Purchase consideration

     398,410   

Net assets acquired, excluding intangible assets and the related deferred tax liabilities

     (95,961

Intangible assets, net

     249,452   

Deferred tax liabilities, non-current

     (67,945

Pre-existing equity interests

     (91,677

Noncontrolling interests

     (150,000

Goodwill

     554,541   

Goodwill, which is not tax deductible, is primarily attributable to the synergies expected to be achieved from the acquisitions.

Business Combinations in 2013:

Acquisition of 91 Wireless

On October 1, 2013, the Company acquired 100% of the outstanding ordinary shares of 91 Wireless Websoft Limited (“91 Wireless”), a leading Chinese mobile application marketplaces and mobile games operator, with which the Company expected to enhance its ability and market share in the mobile online marketing business. The results of 91 Wireless’s operations have been included in the Company’s consolidated financial statements since October 1, 2013.

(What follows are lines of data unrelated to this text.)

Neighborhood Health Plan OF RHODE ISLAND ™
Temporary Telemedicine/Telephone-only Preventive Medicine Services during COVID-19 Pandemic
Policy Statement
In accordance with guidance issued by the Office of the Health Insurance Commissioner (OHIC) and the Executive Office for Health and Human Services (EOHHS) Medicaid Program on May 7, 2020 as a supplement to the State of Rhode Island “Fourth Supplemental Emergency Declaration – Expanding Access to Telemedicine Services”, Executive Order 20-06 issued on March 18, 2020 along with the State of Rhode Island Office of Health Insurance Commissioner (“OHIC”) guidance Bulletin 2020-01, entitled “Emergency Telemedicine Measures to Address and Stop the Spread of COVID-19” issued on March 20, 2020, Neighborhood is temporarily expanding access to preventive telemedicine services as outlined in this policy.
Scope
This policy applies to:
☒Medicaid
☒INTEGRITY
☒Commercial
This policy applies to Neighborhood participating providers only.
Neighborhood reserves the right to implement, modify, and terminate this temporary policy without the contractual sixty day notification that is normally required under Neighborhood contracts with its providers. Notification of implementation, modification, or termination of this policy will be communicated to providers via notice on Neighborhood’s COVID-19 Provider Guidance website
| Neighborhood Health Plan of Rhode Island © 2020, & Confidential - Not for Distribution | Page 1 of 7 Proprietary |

Among the total purchase consideration, US$1.83 billion was paid upon the consummation of the acquisition and US$10.00 million was deposited in an escrow account in case of any breach of the representations and warranties made upon the acquisition or indemnifiable loss incurred, if any, such as claims, damages or penalties. The escrowed amount will be released and transferred to the original shareholders after a period of 18 months from the acquisition date. The remaining of the consideration represented the settlement of the pre-existing relationships between the Company and 91 Wireless, which was insignificant.

The Company has completed the valuations necessary to assess the fair values of the tangible and intangible assets acquired and liabilities assumed, resulting from which the amount of goodwill was determined and recognized as of the acquisition date. The following table summarizes the estimated fair values of the assets acquired and liabilities assumed as of October 1, 2013, the date of acquisition:

 

     RMB  
     (In thousands)  

Purchase consideration

     11,196,235   

Net assets acquired, excluding intangible assets and the related deferred tax liabilities

     483,341   

Intangible assets, net

     1,146,300   

Deferred tax liabilities, non-current

     (278,346

Goodwill

     9,844,940   

Goodwill, which is not tax deductible, is primarily attributable to synergies expected to be achieved from the acquisition. The synergies are mainly attributable to the enhancement of the Company’s leading position on the rapidly emerging mobile area, especially the distribution of applications for mobile devices, which could better promote the Company’s products, reduce costs and expenses by sharing the infrastructure, distribution channel and common research and development results, and further foster an ecosystem with better user experience for mobile products, stronger user loyalty, and greater value for both customers and developers that enhance the Company’s monetization ability on the emerging mobile markets.

Other acquisitions

The Company also completed other business combinations during 2013, which the Company expected to complement its existing businesses and achieve significant synergies. The results of the acquired entities’ operations have been included in the Company’s consolidated financial statements since their respective dates of acquisition.

The Company completed the valuations necessary to assess the fair values of the tangible and intangible assets acquired and liabilities assumed and the fair value of noncontrolling interests, resulting from which the amount of goodwill was determined and recognized as of the respective acquisition dates. The following table summarizes the estimated aggregate fair values of the assets acquired, liabilities assumed and the noncontrolling interests as of the respective dates of acquisition:

 

     RMB  
     (In thousands)  

Purchase consideration

     3,865,378   

Net assets acquired, excluding intangible assets and the related deferred tax liabilities

     467,159   

Intangible assets, net

     796,415   

Deferred tax liabilities, non-current

     (112,233

Noncontrolling interests

     (427,813

Goodwill

     3,141,850   

Goodwill, which is not tax deductible, is primarily attributable to the synergies expected to be achieved from the acquisitions.